The city of Chicago has been instrumental in developing designated trauma care units in US hospitals. When I was in training, I spent time at Cook County Hospital. The chief of general surgery was Robert Freeark, EX’45, and it occurred to him to put all the trauma victims in a special room. When he was asked what the room was called, he called it a “trauma unit.” It was one of the first in the United States and certainly the first in Chicago.
Later Peter Geis, who trained at the University of Chicago, was also concerned about trauma victims and helped develop a system in the city of Chicago in which trauma victims were taken by ambulance to the nearest trauma unit, bypassing small hospitals that were not trained properly to take care of trauma patients.
The University of Chicago was involved in the trauma system, and it brought a lot of cases to us, but it was not of any benefit financially to the University.
Because of my trauma experience and the fact that I am in general surgery, several years ago in my rural practice I was able to save a patient who was shot accidentally with a shotgun and came to our emergency room in shock.
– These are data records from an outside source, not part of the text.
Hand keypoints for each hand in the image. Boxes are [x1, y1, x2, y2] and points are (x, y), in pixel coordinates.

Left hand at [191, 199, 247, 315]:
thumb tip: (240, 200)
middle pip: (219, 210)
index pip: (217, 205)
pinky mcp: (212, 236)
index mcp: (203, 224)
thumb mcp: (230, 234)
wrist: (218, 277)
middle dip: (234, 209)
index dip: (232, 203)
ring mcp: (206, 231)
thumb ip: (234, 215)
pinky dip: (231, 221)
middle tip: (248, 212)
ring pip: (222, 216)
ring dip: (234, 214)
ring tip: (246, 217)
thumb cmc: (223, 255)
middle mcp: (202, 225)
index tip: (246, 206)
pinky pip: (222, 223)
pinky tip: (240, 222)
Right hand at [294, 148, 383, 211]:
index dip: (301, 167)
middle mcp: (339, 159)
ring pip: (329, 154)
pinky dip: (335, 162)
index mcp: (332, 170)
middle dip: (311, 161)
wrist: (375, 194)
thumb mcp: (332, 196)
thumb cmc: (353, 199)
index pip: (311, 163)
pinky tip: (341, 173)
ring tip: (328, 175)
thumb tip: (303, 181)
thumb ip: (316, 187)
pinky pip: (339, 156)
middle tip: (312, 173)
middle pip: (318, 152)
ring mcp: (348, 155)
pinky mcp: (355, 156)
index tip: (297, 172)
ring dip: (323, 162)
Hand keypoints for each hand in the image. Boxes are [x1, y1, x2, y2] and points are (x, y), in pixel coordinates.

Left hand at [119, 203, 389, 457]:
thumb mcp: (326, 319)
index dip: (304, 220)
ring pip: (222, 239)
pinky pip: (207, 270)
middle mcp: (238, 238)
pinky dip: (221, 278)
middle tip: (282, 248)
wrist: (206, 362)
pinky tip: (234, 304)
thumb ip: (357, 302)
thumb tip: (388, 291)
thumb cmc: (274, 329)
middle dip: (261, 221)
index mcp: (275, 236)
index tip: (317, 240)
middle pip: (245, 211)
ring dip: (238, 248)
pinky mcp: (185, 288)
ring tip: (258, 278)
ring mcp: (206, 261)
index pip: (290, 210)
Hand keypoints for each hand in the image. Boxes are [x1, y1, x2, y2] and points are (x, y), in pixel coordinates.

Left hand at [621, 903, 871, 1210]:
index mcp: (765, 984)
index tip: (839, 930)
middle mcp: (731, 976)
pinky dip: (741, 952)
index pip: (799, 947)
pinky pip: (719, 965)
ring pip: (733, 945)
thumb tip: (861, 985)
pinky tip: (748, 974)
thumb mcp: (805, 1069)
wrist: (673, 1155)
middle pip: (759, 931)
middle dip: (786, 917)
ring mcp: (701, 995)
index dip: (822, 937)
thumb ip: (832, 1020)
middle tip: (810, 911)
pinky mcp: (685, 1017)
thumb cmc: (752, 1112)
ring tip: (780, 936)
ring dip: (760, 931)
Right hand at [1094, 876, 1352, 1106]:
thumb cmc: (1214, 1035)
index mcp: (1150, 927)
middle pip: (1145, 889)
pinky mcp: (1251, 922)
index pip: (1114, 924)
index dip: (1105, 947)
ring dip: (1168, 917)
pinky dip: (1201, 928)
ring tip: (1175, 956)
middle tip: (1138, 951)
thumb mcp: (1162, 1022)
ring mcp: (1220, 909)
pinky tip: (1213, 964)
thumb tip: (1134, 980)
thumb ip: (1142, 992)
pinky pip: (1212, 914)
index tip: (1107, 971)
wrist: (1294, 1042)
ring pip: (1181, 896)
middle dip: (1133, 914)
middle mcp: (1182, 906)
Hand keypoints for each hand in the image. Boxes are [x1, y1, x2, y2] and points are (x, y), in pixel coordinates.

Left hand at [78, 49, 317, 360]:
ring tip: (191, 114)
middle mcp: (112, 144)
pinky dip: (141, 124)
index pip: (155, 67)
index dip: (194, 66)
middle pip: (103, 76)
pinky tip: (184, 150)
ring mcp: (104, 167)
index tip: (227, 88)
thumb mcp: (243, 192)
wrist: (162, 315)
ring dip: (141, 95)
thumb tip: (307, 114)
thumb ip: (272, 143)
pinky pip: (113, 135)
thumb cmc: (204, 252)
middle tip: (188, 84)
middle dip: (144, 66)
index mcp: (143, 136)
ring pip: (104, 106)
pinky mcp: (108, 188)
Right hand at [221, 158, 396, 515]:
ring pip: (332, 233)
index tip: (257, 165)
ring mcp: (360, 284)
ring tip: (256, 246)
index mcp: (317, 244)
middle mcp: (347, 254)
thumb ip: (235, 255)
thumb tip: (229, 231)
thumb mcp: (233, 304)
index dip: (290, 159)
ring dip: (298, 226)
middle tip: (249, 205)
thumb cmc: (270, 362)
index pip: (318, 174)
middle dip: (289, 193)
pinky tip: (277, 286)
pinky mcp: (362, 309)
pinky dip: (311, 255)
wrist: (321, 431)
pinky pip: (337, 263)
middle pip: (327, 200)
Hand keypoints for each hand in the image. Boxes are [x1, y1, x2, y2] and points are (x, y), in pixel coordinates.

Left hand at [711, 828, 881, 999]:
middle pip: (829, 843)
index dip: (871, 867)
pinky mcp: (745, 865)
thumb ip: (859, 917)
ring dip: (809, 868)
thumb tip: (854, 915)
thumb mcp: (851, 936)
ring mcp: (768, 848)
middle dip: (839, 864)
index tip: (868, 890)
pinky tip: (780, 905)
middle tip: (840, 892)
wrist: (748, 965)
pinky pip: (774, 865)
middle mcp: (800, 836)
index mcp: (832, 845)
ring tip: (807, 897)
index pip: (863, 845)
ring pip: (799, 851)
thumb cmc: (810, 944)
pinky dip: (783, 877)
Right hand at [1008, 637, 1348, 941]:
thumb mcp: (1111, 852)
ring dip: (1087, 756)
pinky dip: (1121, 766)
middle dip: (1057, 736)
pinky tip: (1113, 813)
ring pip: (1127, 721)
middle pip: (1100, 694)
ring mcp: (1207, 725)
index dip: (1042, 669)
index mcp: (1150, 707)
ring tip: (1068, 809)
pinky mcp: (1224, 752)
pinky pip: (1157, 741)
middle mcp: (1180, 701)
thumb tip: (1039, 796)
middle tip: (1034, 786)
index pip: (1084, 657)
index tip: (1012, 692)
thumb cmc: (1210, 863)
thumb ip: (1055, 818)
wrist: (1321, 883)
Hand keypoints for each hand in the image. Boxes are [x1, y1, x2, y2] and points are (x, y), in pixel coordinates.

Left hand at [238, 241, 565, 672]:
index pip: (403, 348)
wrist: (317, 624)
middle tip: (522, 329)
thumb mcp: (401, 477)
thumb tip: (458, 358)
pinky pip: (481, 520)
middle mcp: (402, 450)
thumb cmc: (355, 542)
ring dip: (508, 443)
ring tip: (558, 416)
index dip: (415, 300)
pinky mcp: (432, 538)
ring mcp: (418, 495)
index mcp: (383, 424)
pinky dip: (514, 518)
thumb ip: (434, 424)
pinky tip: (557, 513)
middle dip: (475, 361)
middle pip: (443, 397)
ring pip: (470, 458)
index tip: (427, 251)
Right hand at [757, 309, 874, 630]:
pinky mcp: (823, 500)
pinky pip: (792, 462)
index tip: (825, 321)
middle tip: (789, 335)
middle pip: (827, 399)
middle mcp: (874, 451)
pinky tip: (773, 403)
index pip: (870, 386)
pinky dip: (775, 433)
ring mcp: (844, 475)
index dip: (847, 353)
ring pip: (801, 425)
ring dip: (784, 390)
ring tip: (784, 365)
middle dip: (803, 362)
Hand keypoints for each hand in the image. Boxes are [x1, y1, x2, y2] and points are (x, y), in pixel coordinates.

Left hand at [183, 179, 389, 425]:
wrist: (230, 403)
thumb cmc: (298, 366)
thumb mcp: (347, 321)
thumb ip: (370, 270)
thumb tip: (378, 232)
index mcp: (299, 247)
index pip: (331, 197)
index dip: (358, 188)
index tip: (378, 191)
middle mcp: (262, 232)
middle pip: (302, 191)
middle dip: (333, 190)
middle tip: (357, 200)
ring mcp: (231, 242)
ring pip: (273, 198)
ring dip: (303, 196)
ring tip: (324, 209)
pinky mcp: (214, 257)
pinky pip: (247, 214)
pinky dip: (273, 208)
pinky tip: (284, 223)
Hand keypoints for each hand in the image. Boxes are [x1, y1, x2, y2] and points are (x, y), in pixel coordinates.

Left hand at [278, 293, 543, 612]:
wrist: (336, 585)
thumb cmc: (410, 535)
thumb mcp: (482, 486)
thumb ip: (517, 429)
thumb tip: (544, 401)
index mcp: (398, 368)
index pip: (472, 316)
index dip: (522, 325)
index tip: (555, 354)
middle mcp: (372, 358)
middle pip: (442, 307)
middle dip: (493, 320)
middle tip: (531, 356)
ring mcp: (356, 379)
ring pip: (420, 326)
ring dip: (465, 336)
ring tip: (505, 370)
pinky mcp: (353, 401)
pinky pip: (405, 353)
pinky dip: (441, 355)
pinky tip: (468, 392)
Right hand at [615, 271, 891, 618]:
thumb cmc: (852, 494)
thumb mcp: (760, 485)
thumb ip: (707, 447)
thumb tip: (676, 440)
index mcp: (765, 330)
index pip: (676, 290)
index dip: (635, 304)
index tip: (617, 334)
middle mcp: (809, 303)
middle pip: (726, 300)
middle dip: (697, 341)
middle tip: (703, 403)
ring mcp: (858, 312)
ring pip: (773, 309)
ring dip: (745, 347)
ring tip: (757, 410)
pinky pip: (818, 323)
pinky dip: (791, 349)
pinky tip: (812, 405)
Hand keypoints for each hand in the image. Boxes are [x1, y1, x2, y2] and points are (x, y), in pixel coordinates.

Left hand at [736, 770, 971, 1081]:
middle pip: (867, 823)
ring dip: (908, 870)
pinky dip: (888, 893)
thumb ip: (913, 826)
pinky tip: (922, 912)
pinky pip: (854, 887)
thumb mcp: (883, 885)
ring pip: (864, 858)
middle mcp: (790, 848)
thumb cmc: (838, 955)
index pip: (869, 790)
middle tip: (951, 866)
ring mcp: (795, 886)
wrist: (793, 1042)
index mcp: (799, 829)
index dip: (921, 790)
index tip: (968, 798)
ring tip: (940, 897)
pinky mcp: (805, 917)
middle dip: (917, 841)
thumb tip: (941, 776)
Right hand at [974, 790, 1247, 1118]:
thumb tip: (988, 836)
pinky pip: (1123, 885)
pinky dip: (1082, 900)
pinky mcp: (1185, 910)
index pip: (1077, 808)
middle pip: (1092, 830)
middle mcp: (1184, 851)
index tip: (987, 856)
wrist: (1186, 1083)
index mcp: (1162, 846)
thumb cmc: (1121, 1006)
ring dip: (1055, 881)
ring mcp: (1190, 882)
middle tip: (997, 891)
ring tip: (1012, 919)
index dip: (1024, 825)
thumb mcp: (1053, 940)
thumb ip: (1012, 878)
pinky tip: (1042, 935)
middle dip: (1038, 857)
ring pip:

Trauma victims are sad cases, but luckily we can take care of them many times quite successfully.
The new level 1 adult trauma center at the University of Chicago is indeed a wonderful idea.
Fernando Ugarte, MD’65 Marysville, Kansas
To read more about Selwyn O. Rogers Jr., the founding director of UChicago’s level 1 adult trauma center, see “Community Caregiver.”—Ed.
It was appropriate for the American Chemical Society to mark one of the achievements of the chemistry department (“For the Record”, Fall/16). The article attributes Willard Libby’s carbon-14 work to Kent Hall. My recollection is quite clear that Libby’s laboratories were in Jones, one on the second floor opposite Hermann Irving Schlesinger’s (SB 1903, PhD 1905) lab where I worked (his main counters were there) and two in the basement, where Andy Suttle, PhD’52, was his graduate student.
The only activity in Kent that I recall was the two-plus story thermal diffusion column wedged into the modest space in the stairwell that ran from the basement to the second floor. All of the labs on Kent’s second floor were largely taken up by undergraduate qual and quant chemistry courses, and the attic was largely an interesting storage/archive place. There are others who might recall his labs also.
Martin J. Steindler, LAB’44, PhB’47, SB’48, SM’49, PhD’52 Downers Grove, Illinois
The writer is correct that Libby’s lab was on the second floor of Jones. The plaque commemorating his work as a National Historic Chemical Landmark was placed in Kent Hall for greater visibility. We regret the error.—Ed.